Some coaches of our international senior teams are still not paid within certain sports. High performance coaches can be volunteers too. At every level of the coach development pathway, coaches need to maintain standards irrelevant of the money they may or may not be receiving. But as a coach, we have the power to change lives in unimaginable ways. If we don’t do it right, it can be destructive. Equally, it can be a hugely rewarding for both participants and coaches alike.
So while it may not a life or death profession (arguably, it can be for some sports!), the impact you have on the lives of those you have duty of care towards can be life changing. You have the power to build someone’s confidence sky high, and you equally have the power to destroy what little confidence someone may have. So next time you want to use ‘I’m only a volunteer’ think about just how important your job is. Think about whether you are prepared to put yourself in such an important position within your sporting environment.
Done right, volunteering is incredibly rewarding to both you as a coach and for your participants. Done wrong, it can have serious consequences so if you’re not prepared to do it right, it may be time to consider if you should be doing it at all.
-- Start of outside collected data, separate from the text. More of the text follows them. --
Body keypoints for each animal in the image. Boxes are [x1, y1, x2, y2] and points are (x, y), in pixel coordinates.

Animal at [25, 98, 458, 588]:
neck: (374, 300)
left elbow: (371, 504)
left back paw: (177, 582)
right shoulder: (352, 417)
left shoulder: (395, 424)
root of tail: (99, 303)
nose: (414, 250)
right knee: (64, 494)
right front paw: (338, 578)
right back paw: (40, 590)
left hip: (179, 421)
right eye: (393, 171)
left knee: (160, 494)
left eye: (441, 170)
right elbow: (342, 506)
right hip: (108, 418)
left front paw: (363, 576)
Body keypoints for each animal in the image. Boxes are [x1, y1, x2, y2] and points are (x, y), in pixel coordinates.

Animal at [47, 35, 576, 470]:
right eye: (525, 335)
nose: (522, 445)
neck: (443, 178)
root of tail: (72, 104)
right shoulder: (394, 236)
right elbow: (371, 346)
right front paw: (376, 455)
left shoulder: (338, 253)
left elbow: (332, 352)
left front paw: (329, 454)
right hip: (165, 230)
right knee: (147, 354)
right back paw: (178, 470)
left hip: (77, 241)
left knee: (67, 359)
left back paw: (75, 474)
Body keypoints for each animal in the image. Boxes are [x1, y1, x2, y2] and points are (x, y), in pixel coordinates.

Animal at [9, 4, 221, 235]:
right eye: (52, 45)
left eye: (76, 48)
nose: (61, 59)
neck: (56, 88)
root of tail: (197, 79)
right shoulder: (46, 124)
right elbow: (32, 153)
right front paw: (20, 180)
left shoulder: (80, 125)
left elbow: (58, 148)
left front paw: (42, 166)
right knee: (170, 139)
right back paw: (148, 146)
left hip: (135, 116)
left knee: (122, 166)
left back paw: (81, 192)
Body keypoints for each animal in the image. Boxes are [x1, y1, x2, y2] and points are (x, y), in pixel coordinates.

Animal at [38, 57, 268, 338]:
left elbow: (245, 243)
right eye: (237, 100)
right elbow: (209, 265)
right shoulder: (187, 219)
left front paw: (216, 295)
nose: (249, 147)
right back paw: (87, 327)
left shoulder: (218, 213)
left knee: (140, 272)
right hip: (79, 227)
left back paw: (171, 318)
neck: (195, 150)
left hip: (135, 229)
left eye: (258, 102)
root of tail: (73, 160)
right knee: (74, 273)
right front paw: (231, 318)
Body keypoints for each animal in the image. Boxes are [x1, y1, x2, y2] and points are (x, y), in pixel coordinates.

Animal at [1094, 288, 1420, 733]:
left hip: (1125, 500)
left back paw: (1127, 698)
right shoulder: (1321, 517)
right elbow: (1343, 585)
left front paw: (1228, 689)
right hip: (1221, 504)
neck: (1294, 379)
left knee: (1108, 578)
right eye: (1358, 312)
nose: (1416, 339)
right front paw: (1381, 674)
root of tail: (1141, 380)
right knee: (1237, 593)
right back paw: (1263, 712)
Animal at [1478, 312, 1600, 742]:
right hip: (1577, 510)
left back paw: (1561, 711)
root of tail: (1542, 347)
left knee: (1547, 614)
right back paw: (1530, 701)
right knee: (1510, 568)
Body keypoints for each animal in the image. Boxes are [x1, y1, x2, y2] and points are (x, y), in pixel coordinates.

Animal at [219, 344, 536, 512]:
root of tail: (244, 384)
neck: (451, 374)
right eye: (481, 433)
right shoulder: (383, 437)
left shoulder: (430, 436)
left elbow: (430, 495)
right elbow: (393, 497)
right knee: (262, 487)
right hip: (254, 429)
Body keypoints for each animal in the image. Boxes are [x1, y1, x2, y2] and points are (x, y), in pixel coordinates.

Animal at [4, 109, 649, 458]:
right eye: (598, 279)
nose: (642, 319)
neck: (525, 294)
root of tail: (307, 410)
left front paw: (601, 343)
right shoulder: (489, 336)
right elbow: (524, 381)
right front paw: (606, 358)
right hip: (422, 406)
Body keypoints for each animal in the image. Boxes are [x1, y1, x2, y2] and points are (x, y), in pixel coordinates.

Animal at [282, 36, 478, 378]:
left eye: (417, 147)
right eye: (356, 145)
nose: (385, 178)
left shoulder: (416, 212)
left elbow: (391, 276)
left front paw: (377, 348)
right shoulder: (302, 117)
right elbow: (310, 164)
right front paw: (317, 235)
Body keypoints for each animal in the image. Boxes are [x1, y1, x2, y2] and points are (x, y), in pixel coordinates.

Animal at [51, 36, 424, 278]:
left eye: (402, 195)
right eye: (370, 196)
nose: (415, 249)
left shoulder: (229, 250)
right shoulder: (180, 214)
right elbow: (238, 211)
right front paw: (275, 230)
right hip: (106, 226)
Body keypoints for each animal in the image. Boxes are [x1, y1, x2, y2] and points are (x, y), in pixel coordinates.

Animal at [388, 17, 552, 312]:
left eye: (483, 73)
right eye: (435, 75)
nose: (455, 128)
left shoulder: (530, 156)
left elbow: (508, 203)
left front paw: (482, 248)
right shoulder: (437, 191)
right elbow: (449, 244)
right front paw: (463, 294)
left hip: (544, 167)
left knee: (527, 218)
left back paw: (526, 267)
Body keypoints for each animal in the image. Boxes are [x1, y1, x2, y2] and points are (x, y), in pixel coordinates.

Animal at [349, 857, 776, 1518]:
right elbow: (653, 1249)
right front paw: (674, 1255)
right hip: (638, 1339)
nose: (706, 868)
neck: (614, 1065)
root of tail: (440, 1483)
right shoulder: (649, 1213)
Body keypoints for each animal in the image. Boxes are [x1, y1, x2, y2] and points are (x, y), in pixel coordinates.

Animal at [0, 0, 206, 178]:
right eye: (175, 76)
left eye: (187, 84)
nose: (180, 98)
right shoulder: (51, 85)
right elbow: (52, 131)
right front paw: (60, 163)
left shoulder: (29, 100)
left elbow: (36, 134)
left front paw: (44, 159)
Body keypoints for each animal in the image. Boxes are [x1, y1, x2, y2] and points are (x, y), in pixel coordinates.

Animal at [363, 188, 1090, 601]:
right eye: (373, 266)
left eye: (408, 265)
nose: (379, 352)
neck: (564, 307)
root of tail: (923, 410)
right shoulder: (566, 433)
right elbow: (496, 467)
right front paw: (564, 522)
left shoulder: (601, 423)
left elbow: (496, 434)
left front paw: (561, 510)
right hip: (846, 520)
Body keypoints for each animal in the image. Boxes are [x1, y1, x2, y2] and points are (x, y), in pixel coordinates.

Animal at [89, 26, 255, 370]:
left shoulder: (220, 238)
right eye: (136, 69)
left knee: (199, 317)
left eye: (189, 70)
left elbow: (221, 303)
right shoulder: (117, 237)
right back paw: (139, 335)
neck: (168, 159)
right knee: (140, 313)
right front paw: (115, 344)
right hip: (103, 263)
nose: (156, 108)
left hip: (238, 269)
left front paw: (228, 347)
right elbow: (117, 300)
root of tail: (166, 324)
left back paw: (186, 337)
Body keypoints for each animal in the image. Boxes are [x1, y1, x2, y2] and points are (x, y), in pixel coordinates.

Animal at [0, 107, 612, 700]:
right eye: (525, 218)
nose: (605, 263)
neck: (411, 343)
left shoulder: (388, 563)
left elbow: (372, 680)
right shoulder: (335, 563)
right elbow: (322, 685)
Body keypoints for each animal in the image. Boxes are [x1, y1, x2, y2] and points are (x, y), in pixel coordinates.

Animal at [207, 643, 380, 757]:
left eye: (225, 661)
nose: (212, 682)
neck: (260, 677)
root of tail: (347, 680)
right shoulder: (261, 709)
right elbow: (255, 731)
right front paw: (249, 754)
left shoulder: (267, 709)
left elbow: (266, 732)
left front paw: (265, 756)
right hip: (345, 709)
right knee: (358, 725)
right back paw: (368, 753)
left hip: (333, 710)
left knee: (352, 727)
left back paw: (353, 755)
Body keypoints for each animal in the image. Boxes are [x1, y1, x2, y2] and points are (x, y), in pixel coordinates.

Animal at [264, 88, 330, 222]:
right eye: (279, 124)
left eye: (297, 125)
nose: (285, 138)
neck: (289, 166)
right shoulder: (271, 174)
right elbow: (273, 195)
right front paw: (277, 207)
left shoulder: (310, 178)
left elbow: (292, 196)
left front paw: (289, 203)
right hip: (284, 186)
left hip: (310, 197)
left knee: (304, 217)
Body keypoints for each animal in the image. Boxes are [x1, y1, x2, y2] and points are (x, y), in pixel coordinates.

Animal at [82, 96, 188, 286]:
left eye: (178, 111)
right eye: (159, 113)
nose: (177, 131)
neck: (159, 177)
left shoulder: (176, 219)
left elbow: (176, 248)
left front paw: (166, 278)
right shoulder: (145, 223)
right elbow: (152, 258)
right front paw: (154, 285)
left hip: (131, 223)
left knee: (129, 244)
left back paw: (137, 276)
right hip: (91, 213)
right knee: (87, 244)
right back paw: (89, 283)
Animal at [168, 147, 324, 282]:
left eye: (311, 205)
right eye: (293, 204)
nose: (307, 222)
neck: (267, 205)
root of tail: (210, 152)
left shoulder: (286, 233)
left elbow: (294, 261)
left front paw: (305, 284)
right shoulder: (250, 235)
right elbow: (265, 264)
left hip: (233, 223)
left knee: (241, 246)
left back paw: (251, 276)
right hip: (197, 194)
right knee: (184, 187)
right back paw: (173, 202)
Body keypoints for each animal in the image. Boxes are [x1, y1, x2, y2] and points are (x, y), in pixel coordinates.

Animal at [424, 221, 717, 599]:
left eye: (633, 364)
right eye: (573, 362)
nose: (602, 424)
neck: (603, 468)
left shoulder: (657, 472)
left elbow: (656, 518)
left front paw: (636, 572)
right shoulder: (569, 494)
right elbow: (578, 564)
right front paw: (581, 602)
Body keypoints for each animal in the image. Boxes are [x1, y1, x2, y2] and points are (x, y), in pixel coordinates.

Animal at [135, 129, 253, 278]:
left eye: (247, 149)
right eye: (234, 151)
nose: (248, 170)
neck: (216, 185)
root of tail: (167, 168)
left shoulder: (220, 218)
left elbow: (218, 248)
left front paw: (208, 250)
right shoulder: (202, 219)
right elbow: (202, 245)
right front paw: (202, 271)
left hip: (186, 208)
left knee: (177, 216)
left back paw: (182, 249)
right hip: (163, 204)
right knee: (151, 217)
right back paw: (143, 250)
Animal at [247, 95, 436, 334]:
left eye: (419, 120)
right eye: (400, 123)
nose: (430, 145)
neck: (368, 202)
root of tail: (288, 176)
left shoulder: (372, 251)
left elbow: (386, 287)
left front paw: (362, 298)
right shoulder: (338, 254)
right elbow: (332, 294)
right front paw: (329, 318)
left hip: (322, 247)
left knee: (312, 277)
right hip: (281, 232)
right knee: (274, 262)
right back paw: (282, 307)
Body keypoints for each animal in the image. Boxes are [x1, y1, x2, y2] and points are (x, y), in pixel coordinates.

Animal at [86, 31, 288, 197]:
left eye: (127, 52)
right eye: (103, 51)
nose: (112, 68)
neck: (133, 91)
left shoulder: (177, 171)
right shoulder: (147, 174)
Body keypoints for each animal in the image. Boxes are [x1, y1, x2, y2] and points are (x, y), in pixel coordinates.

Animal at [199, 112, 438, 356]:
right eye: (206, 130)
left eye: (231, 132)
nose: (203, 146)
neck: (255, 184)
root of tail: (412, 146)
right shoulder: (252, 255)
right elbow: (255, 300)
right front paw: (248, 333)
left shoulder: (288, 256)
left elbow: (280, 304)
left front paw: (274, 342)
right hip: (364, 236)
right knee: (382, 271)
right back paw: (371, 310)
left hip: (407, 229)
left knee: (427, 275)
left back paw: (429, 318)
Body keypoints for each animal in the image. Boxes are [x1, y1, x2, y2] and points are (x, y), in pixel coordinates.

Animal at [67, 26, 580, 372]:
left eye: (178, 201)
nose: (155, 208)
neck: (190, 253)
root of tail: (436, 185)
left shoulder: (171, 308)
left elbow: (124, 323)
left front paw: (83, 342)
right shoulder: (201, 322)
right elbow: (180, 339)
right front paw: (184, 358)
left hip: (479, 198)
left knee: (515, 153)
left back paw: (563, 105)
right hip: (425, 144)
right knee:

Volunteer coaches are often the people who have stepped up to help when nobody else would. A brave and bold thing to do. But stepping up comes with responsibility that few people recognise in the early days. Just as you would expect a surgeon to have more training and knowledge than simply watching a load of medical dramas, coaches need the right mentoring and training to ensure they are supported to do their job well (the subject of a future blog I’m sure!). It is a complex role, but it is such an important one too.
Our sporting success as a nation is built on a solid foundation of volunteers. Keep enjoying it and keep challenging yourself to ensure you are being the best coach you can be. Because when that participant looks to you to be ‘rescued’, you need to have the skills, knowledge and experience to make sure they don’t drown on your watch.